I'm in history, so maybe that makes a difference, but I'm not sure why it would. In any case, I have never, in any interview, been asked a knowledgeable, substantial question about my diss based on the writing sample I sent. Just about the spiel I prepared for the interview. Geez, SCs, are you really this lazy?

Anonymous said...

i know a professor - full professor now at a pretty darned good school - who told an interviewer to kiss his ass before walking out of the interview. yeh, and that's a direct quote.

he was later apologized to (profusely) by the other members of the interview committee. and i heard about it from one of the interviewers (although not the one who had "kiss my ass" directed at him/her).

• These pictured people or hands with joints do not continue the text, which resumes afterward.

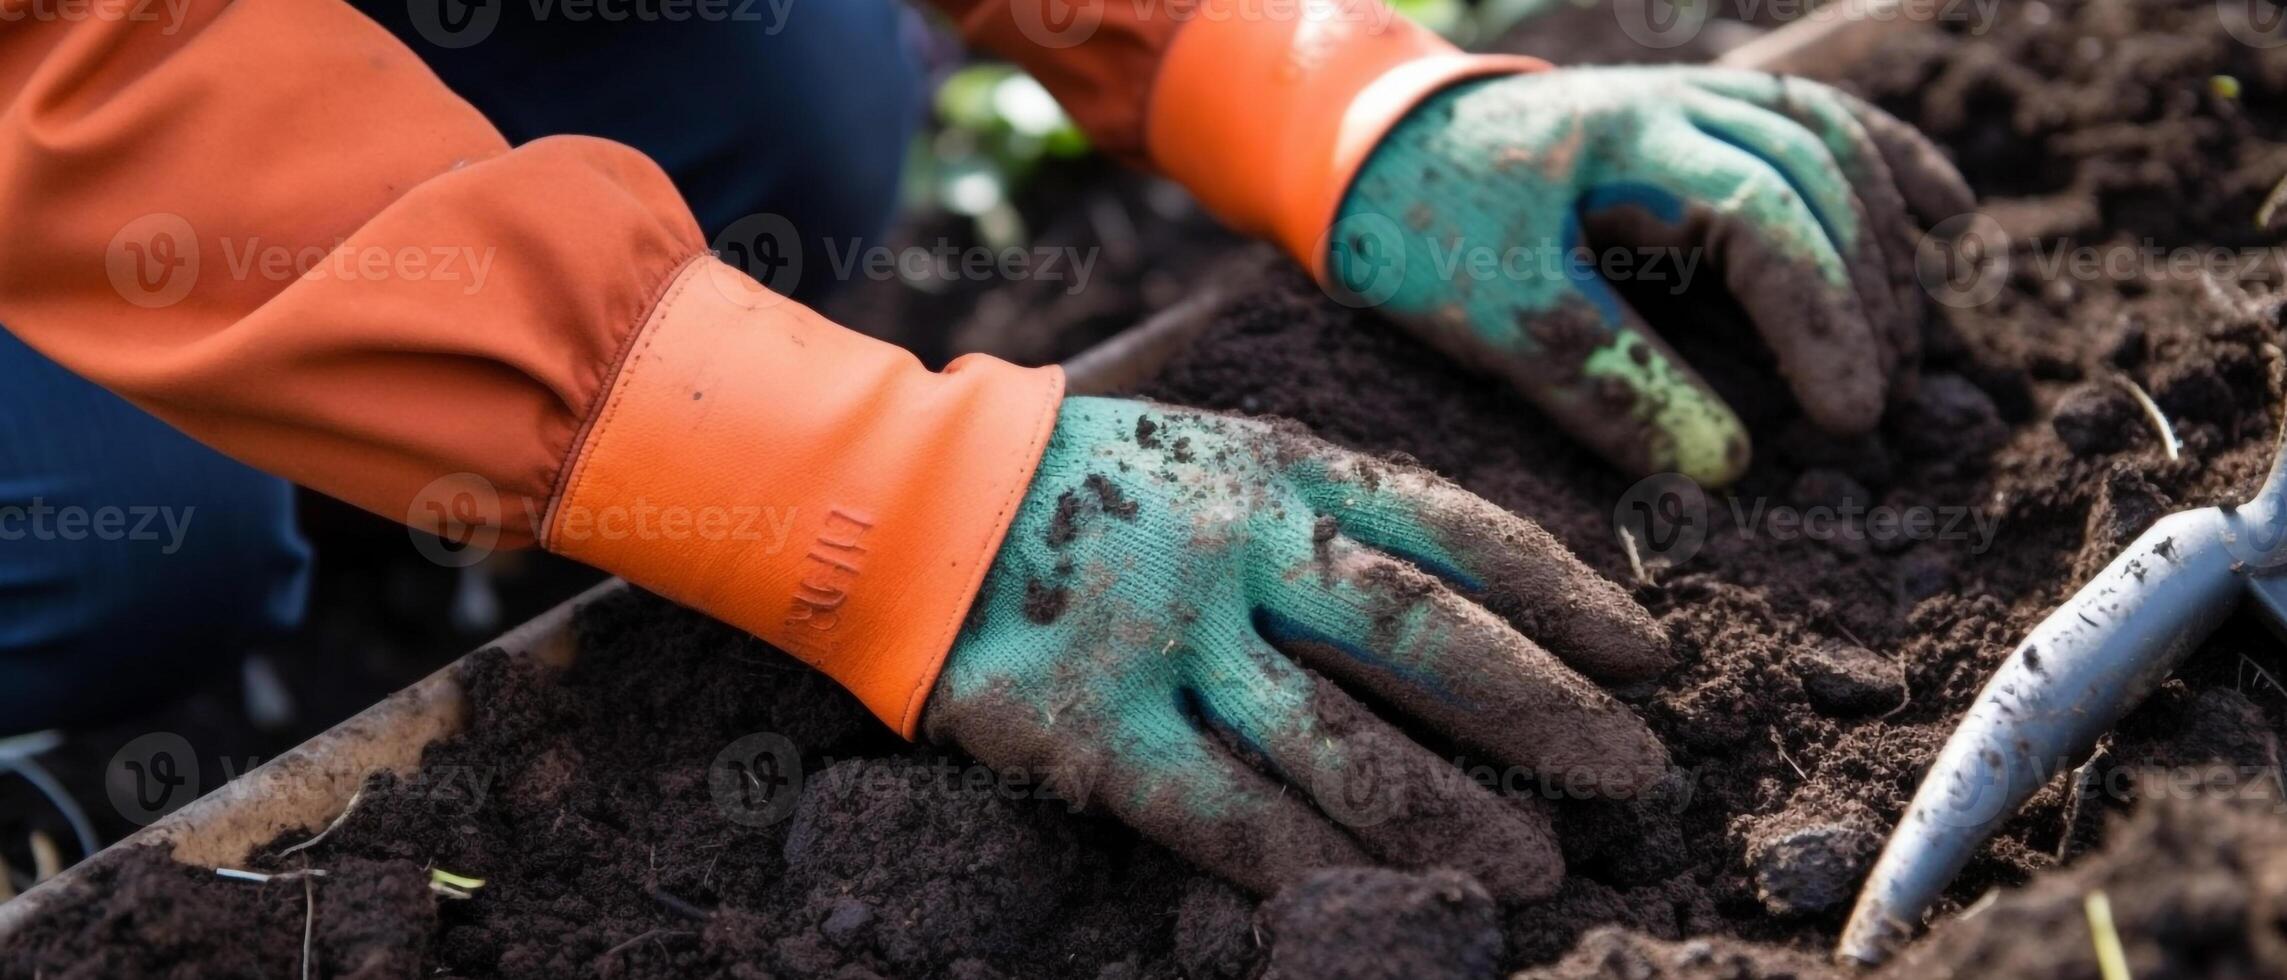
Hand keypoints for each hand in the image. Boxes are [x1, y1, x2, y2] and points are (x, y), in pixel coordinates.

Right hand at [923, 397, 1670, 898]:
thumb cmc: (1078, 476)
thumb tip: (1462, 578)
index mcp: (1281, 466)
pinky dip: (1322, 867)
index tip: (1645, 655)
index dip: (1565, 595)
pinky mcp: (1099, 734)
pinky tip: (1394, 897)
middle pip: (1428, 639)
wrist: (905, 503)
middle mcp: (1241, 546)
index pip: (1458, 530)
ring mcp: (1169, 643)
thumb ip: (1321, 496)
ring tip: (1539, 866)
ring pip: (1347, 746)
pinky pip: (1233, 817)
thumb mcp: (1212, 442)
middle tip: (1633, 775)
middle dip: (1546, 713)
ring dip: (1459, 815)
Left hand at [1332, 66, 1974, 485]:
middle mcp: (1677, 100)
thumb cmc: (1422, 232)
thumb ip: (1606, 382)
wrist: (1367, 147)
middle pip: (1820, 182)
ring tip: (1903, 348)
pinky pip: (1821, 120)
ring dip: (1884, 244)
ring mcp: (1694, 95)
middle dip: (1865, 297)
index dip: (1825, 320)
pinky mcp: (1700, 110)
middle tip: (1873, 404)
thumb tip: (1728, 465)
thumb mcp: (1494, 316)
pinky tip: (1947, 218)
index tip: (1851, 416)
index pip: (1768, 219)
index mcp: (1626, 140)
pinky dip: (1890, 165)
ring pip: (1835, 146)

pretty good stuff. brass ones, folks, brass ones.

Anonymous said...

Secret interviewing tip: The more practice you have, the better you will do. And it doesn't have to be philosophy job interviews: ANY interview would be good practice (as long as you take it seriously). So apply for some local jobs, even if there's no chance you'd take them, just to get some interview time in. Who knows, you might even find a "back up" job to philosophy!

Anonymous said...

@ crankypostdoc - I went on a very limited search last year (the merits of which decision have already been discussed at length here) which netted one APA interview, for which I also got a fly-out. At both interviews, the SC seemed to have read my writing sample carefully and had questions about it that were not only intelligent and interesting, but actually contributed to the way I looked at my project. I suspect it is all luck of the draw wrt the preparedness and professionalism of interviewers.

Anonymous said...

I suspect that many people who find interviews unpleasant experiences are simply not prepared for a context in which several philosophers are tearing apart your work. I have been to only one interview; a post-doc position at my own university (I'm not in the US), and I was surprised by what how harrowing the interview was. 4 of the 6 people interviewing me had taught me at one stage or another, but that made it more of a shock: accustomed to a friendly discourse with these people, their direct challenges felt very aggressive. I felt I responded badly, but I don't think it was an inappropriate interview technique. Standing up under pressure is an essential part of the job - we've all seen painful talks in which the speaker can't take the heat of the question period. I'd rather learn at this stage in my career to take the pressure rather than continue to make a fool of myself in later life.

Anonymous said...

Standing up under pressure is an essential part of the job

Sure, just don't make the mistake of thinking that having a good/challenging question justifies asking it rudely.

Anonymous said...

Posters like Anon 3:33 tend to think the worst of people who post to this blog to complain. That's dangerous, when they don't know anything about the person they're critiquing.

In one conference interview (the only R-1 I've had), the interviewers kept interrupting me to ask questions that didn't make any sense, or to disagree with a point that I had only been answering for about 10 seconds, when I needed 20-30 seconds to finish the answer. Mind you, the interview was entirely on my research area, a small and new field in which there aren't many specialists (I'm one of them and none of my interviewers were).

So basically they were assuming they knew more than I did about my field, when they clearly didn't, and they were acting like asses in the process.

Anonymous said...

I would strongly advise against walking out of an interview. I had an interview at the APA that went terribly from my perspective. There were seemingly rude committee members asking very hostile questions with uncomprehending follow-ups. I never lost my cool, was pleasant throughout, and held firm on the points where I was correct. The interview was what ended up getting me the job. For years afterwards, I was told that my performance in that interview was the best my colleagues had ever seen.

Thinking that walking out of an interview is a good tactic is like thinking that Obama should have stalked out of the debates when McCain got hostile.